- Theatrical release poster
- Spanish: Hasta que la boda nos separe
- Directed by: Dani de la Orden
- Screenplay by: Olatz Arroyo; Marta Sánchez; Eric Navarro;
- Based on: Jour J by Stéphane Kazandjian and Reem Kherici
- Produced by: Mercedes Gamero; Mikel Lejarza; Eduardo Campoy;
- Starring: Belén Cuesta; Álex García; Silvia Alonso; Adrián Lastra; Antonio Dechent; Gracia Olayo; Mariam Hernández; Salva Reina; Leo Harlem;
- Production companies: Atresmedia Cine; Álamo Producciones Audiovisuales;
- Distributed by: A Contracorriente Films
- Release dates: 6 February 2020 (Paterna); 14 February 2020 (Spain);
- Country: Spain
- Language: Spanish

= The Wedding Unplanner =

The Wedding Unplanner (Hasta que la boda nos separe; ) is a 2020 Spanish comedy film directed by Dani de la Orden consisting of a remake of the 2017 French film Jour J. It stars Belén Cuesta, Álex García and Silvia Alonso alongside Adrián Lastra, Antonio Dechent, Gracia Olayo, Mariam Hernández, Salva Reina and Leo Harlem.

== Plot ==
Marina (a wedding planner free from commitments) has a one-night stand with Carlos (in a relationship with Alexia). Upon finding a business card belonging to Marina among Carlos' stuff, Alexia interprets it as a marriage proposal, and so the couple eventually hires Marina (who turns out to be an Alexia's childhood acquaintance) as a planner for their wedding.

== Production ==
An adaptation of the 2017 French film Jour J, the screenplay was penned by Olatz Arroyo, Marta Sánchez and Eric Navarro. An Atresmedia Cine and Álamo Producciones Audiovisuales production, the film had the participation of Movistar+ and Orange. It was shot in between Tenerife and Madrid. Eduardo Campoy, Mercedes Gamero, and Mikel Lejarza took over production duties.

== Release ==
The film was pre-screened on 6 February 2020 in Paterna. Distributed by A Contracorriente Films, it was theatrically released in Spain on 14 February 2020. The film had some time for its theatrical window before the COVID-19 pandemic disruption gave way to a complete closure of Spanish theatres on 13 March 2020, becoming the fourth highest-grossing Spanish film in 2020, with circa €2.7 million (over 452,000 admissions).

== Reception ==
Javier Ocaña of El País wrote that the film, which he considered to be superior to the French original, is "in principle, a good comedy", but that by and large it had already been made "very recently" and next door, considering that the remake trend "may make all the commercial sense in the world. But from an artistic standpoint it is disappointing".

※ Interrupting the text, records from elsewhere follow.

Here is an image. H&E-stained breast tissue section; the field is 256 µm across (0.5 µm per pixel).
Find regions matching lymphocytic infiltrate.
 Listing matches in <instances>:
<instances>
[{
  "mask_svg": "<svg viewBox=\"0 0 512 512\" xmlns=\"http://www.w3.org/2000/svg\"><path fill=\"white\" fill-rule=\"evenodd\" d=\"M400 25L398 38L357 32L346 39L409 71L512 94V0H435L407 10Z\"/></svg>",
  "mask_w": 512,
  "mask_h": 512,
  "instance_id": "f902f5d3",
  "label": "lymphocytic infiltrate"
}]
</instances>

Manu Piñón of Fotogramas rated the film 3 out of 5 stars, highlighting Cuesta and García's comedy performances as the best thing about the film.

Beatriz Martínez of El Periódico de Catalunya rated the film 2 out of 5 stars, deeming it to "a correct film, but one that we have seen a thousand times. Functional, but aseptic".

Wondering if it had already come the time to praise the much vilified trend of film remakes, Rubén Romero Santos of Cinemanía rated the film 31/2 out of 5 stars, assessing that the wedding reception "is basically the same" (as in the French film) but "leaves a better taste in the mouth".